Why might my job run out of memory?

The EML is set up to allow multiple jobs (from one or more users) to run at the same time on each of the nodes in the EML cluster and on the standalone Linux servers. In addition we don't require that users specify how much memory their job will need, in part because users often don't know this (or don't know in advance of running the job). This sharing of machines without limiting memory usage by jobs allows more jobs to run, but it can mean that if multiple jobs that use a lot of memory end up on the same machine, a job can fail because it runs out of memory. This can occur even for jobs that don't use a lot of memory, because of the memory use by other jobs on the same machine.

How can I get my large-memory job to run?

Users whose jobs die because memory is not available have a few options.
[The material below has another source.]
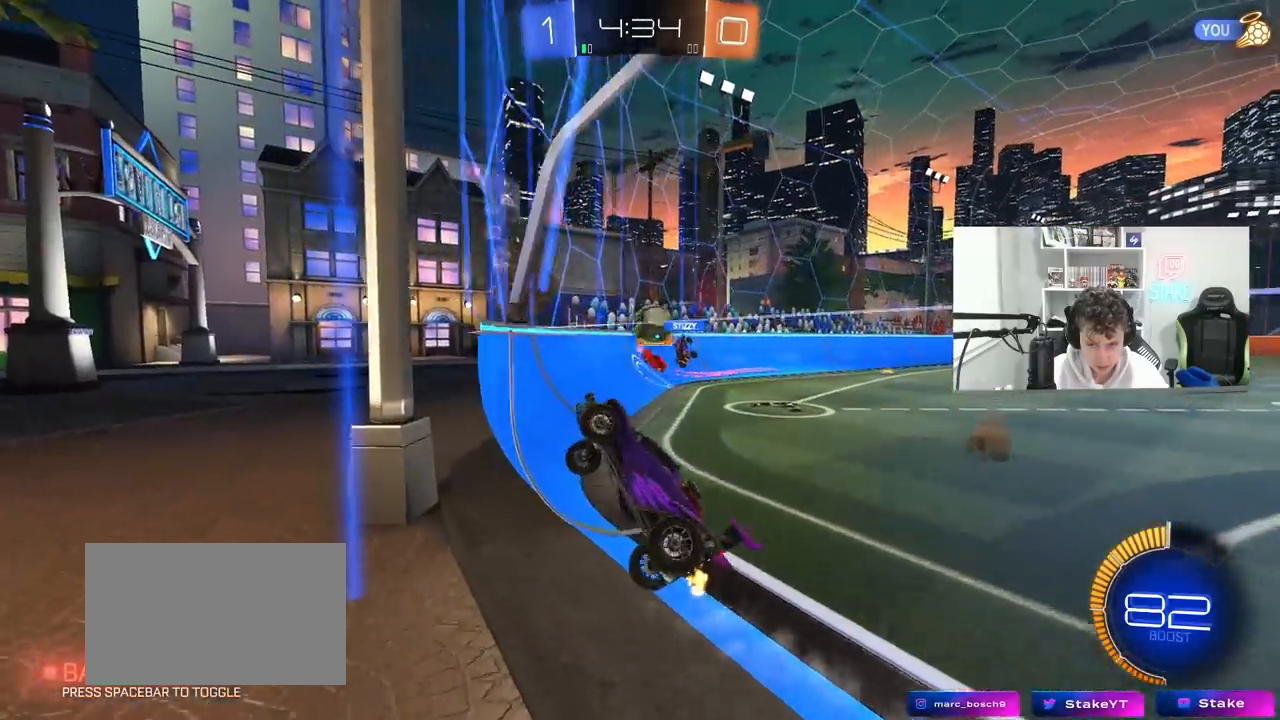
{"keys": ["d", "w"], "mouse": ["left"], "mouse_move": "down", "events": [[50, "shift", "down"], [150, "shift", "up"], [333, "mouse_left", "down"], [383, "a", "up"], [433, "d", "down"]]}
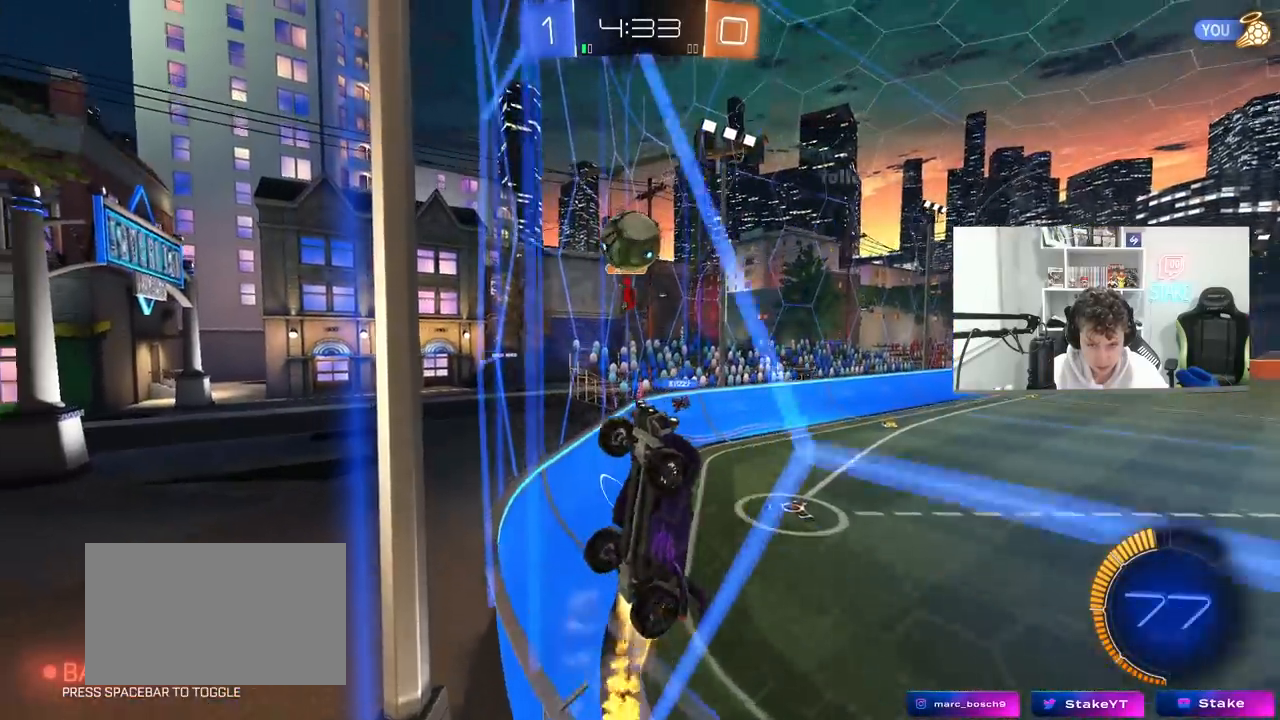
{"keys": ["d", "w"], "mouse": ["left"], "mouse_move": "still", "events": [[67, "d", "up"], [300, "d", "down"]]}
First they can wait until the large-memory jobs on a machine end or they can start their job again on a different machine (see here for a list of standalone servers with their memory and here for the memory available on the cluster nodes. (Note that to avoid a particular problematic node in the cluster, you can exclude it from the nodes that your job is allowed to run on using the -x flag. For example "-x eml-sm20" to avoid the eml-sm20 node.) Second, particularly for larger memory jobs, you can request access to an entire node when submitting a cluster job by adding the flag "--exclusive" to your sbatch or srun invocation. This will prevent any other jobs from running on that node and ensure your job has access to all the memory on the node.